Validation of the Persistent Complex Bereavement Disorder (PCBD) Checklist: A Developmentally Informed Assessment Tool for Bereaved Youth


The inclusion of Persistent Complex Bereavement Disorder (PCBD) in the DSM-5 appendix signifies a call for research regarding the distinguishing features and clinical utility of proposed PCBD criteria. Rigorously constructed tools for assessing PCBD are lacking, especially for youth. This study evaluated the validity and clinical utility of the PCBD Checklist, a 39-item measure designed to assess PCBD criteria in youth aged 8 to18 years. Test construction procedures involved: (a) reviewing the literature regarding developmental manifestations of proposed criteria, (b) creating a developmentally informed item pool, (c) surveying an expert panel to evaluate the clarity and developmental appropriateness of candidate items, (d) conducting focus groups to evaluate the comprehensibility and acceptability of items, and (e) evaluating psychometric properties in 367 bereaved youth (Mage = 13.49, 55.0% female). The panel, clinicians, and youth provided favorable content validity and comprehensibility ratings for candidate items.

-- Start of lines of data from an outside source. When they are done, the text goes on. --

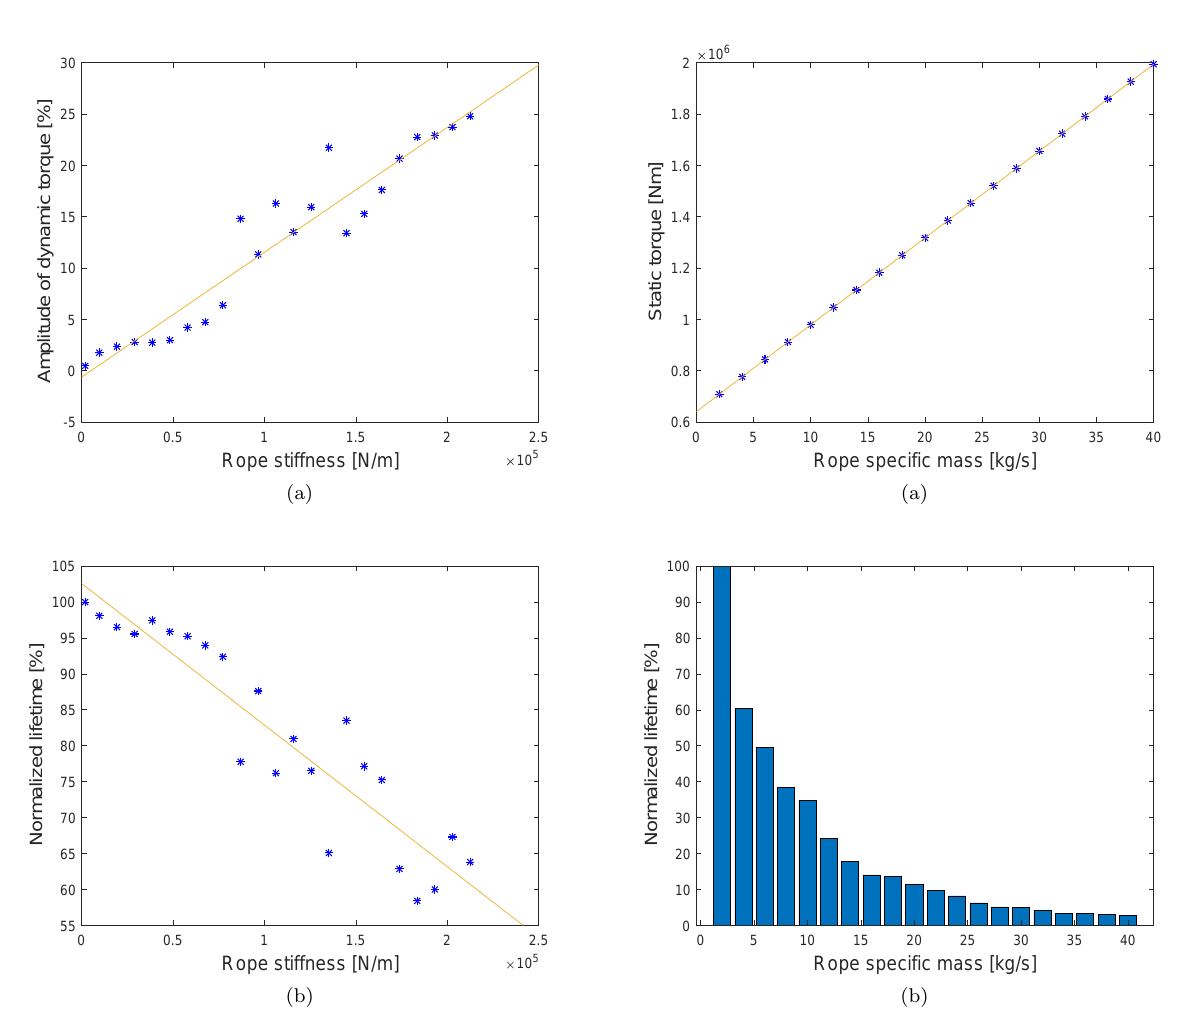
Figure 9: Effect of rope stiffness on amplitude of dy- namic torque (top) and normalized lifetime (bottom)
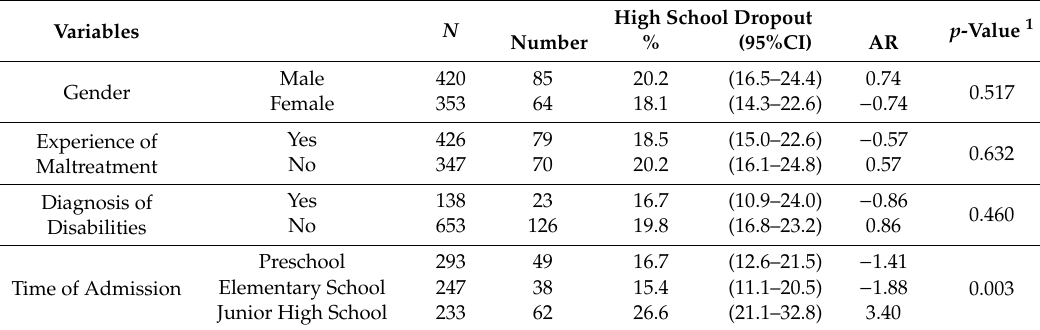
Table 2. High school dropout rate by related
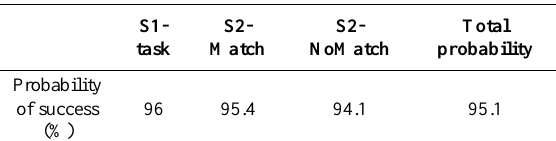
Table 2. Mean probability of success in the key generation for tasks for all individuals of the 18-channel system.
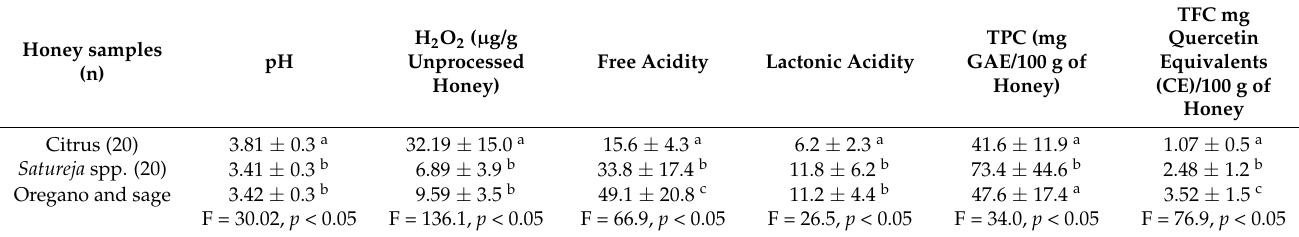
Table 8. Physicochemical characteristics of the honey types used in the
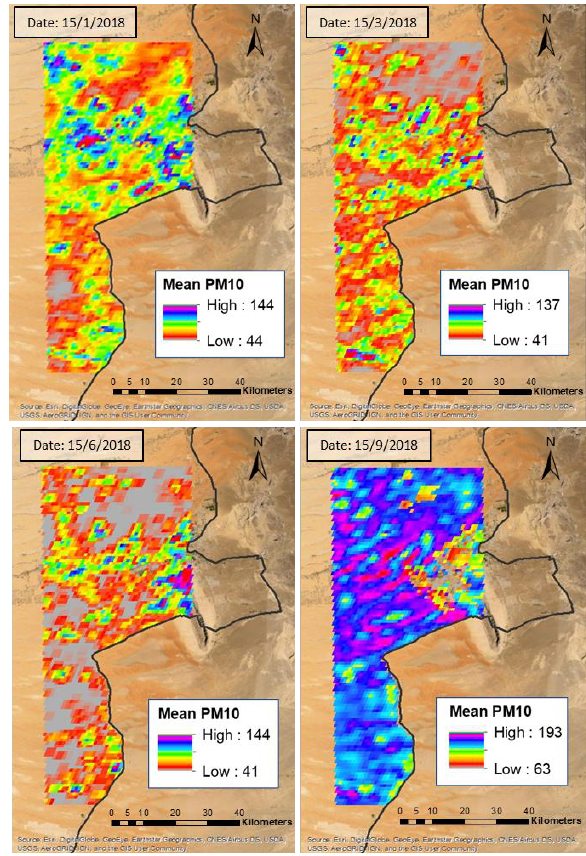
Figure 8 . Daily mean PM10 concentration maps of Al Ain city for four different dates in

As hypothesized, youth who met full PCBD criteria, Criterion B (e.g., preoccupation with the deceased and/or circumstances of the death), or Criterion C (e.g., reactive distress and/or social/identity disruption) reported higher posttraumatic stress and depressive symptoms than youth who did not meet these criteria, ηp2 =.07–.16. Youth who met Criterion C reported greater functional impairment than youth who did not, ηp2 =.08–.12. Youth who qualified for the “traumatic bereavement specifier” reported more frequent posttraumatic stress symptoms than youth who did not, ηp2 =.04. Findings support the convergent, discriminant, and discriminant-groups validity, developmental appropriateness, and clinical utility of the PCBD Checklist.